Irene waves her hand in a gesture that says, I told you so, but I’m not going to rub it in. “You could even sleep with the Englishman, for a while, and then come home.”

I should be annoyed with her for advocating an affair with Giles because the inevitable fallout will set me free to move up north again. But I feel guilty for not telling her about the letter I kissed in the Ardrossan post office, so I leave it at that. There is no point in discussing an affair with Giles, because there will not be one. It may even have been necessary to hurt him. I’m not at all sure that he agreed that we were having a one-night stand, and I’m pretty sure that I would not have been able to resist him if he had continued to…um, woo me. Now I needn’t worry he’ll woo me. He won’t even speak to me.
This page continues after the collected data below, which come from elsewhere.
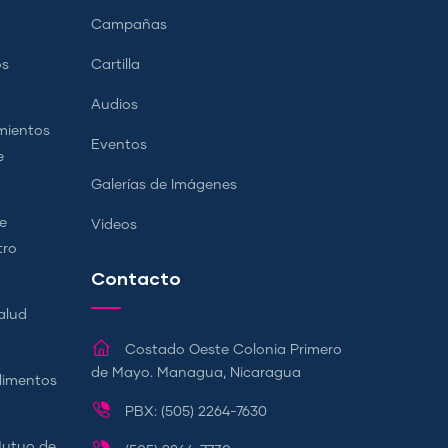
Campañas
os
Cartilla
Audios
mientos
Eventos
e
Galerías de Imágenes
e
Videos
tro
Contacto
alud
Costado Oeste Colonia Primero
de Mayo. Managua, Nicaragua
Alimentos
PBX: (505) 2264-7630
Mutuo de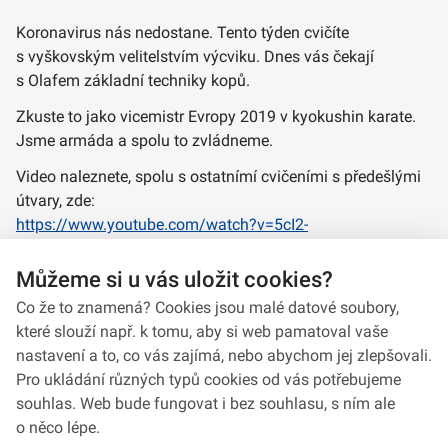
Koronavirus nás nedostane. Tento týden cvičíte
s vyškovským velitelstvím výcviku. Dnes vás čekají
s Olafem základní techniky kopů.
Zkuste to jako vicemistr Evropy 2019 v kyokushin karate.
Jsme armáda a spolu to zvládneme.
Video naleznete, spolu s ostatnímí cvičeními s předešlými
útvary, zde:
https://www.youtube.com/watch?v=5cI2-
chC59I&list=PLuhJ8-
1PdCjx6I8bzA0ZfFJOHkcU0E2wG&index=48
Můžeme si u vás uložit cookies?
Co že to znamená? Cookies jsou malé datové soubory,
které slouží např. k tomu, aby si web pamatoval vaše
nastavení a to, co vás zajímá, nebo abychom jej zlepšovali.
Pro ukládání různých typů cookies od vás potřebujeme
souhlas. Web bude fungovat i bez souhlasu, s ním ale
o něco lépe.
“I haven’t seen you cry since your bubbe died,” Irene says after a couple of minutes.

“I know. And she had lived her life. I…not so much.”

“Now you’re being melodramatic! You have a life, you have a career!”

“I think I have a career so that I don’t have to have a life. I know this sounds melodramatic and adolescent, but—” I shrug, too dejected to try further explanations.

“You’re exhausted, that’s all. You should have rested and gone hiking for three weeks before you started that job down there, not squeezed every drop of energy out of yourself to finish your book!”

I look up at her impassioned face and smile.

“That’s what Giles said.”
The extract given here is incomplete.